Defense Panel Member

Joaquin Lorenzo V. Moreno
Elvis F. Arguelles

Abstract (English)

Efficient and reversible hydrogen storage remains a critical challenge in advancing hydrogen-based energy systems. Lightweight carbon nanostructures such as the C₁₂ carbyne ring offer a promising platform but often suffer from hydrogen adsorption energies outside the ideal range (−0.2 to −0.4 eV) for practical storage. Transition metal decoration has been proposed to enhance adsorption through stronger interactions with H₂ molecules.  This study investigates the hydrogen storage capabilities of Ni-, Co-, and Ti-decorated C₁₂ carbyne using Density Functional Theory (DFT). Three adsorption sites were explored: the ring center (hollow site), a C–C single bond, and a C≡C triple bond. For Co and Ti, the hollow site produced adsorption energies within the ideal range, while the single and triple bond sites were less favorable. Ni, by contrast, adsorbed at all three sites but showed adsorption energies outside the ideal range in all cases. The addition of H₂ molecules showed that Co and Ti could adsorb up to 6 and 5 H₂ molecules, respectively, at the hollow site without dissociation, indicating reversible adsorption behavior.  These results highlight the potential of transition metal-decorated carbyne rings, particularly with Co and Ti, as promising nanostructures for hydrogen storage applications.

Abstract Format

html

Abstract (Filipino)

Ang mabisa at naibabalik (reversible) na pag-iimbak ng hydrogen ay nananatiling isang kritikal na problema sa pagsulong ng mga sistemang pang-enerhiya na nakabase sa hydrogen.
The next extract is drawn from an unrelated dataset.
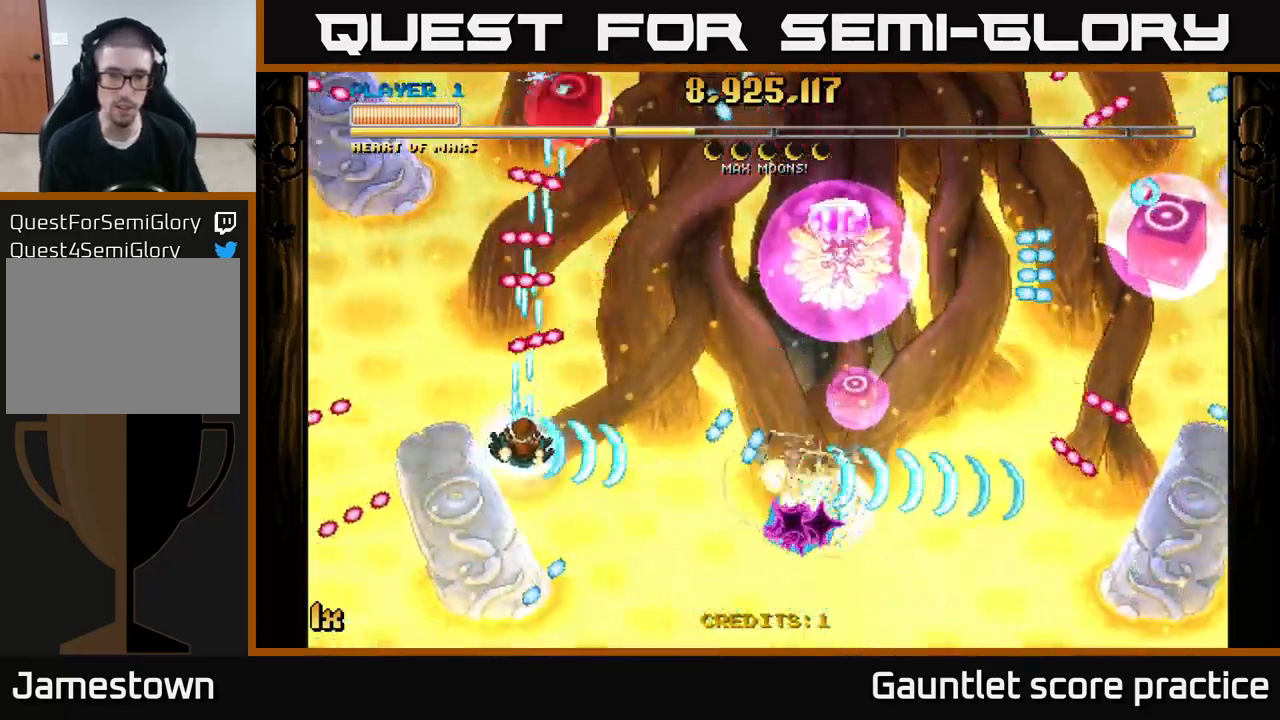
{"buttons": ["A"], "left_stick": "left", "right_stick": "center", "events": [[50, "left_stick", "up-right"], [283, "left_stick", "down-left"], [350, "left_stick", "left"]]}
Ang mga magagaan na carbon nanostructure tulad ng C₁₂ carbyne ring ay nag-aalok ng magandang plataporma ngunit madalas ay may hydrogen adsorption energies na labas sa ideal na saklaw (−0.2 hanggang −0.4 eV) para sa praktikal na pag-iimbak.

Iminungkahi ang paglalagay ng transition metal upang mapabuti ang adsorption sa pamamagitan ng mas malakas na interaksyon sa mga H₂ molecule. Sinisiyasat ng pag-aaral na ito ang kakayahan sa pag-iimbak ng hydrogen ng C₁₂ carbyne na nilagyan ng Ni, Co, at Ti gamit ang Density Functional Theory (DFT).

Tatlong lugar ng adsorption ang sinuri: ang gitna ng ring (hollow site), ang C–C single bond, at ang C≡C triple bond. Para sa Co at Ti, ang hollow site ay nagresulta ng adsorption energies na pasok sa ideal na saklaw, habang ang mga single at triple bond site ay hindi gaanong angkop. Sa kabaligtaran, ang Ni ay kumapit (adsorbed) sa lahat ng tatlong site ngunit nagpakita ng adsorption energies na labas sa ideal na saklaw sa lahat ng kaso.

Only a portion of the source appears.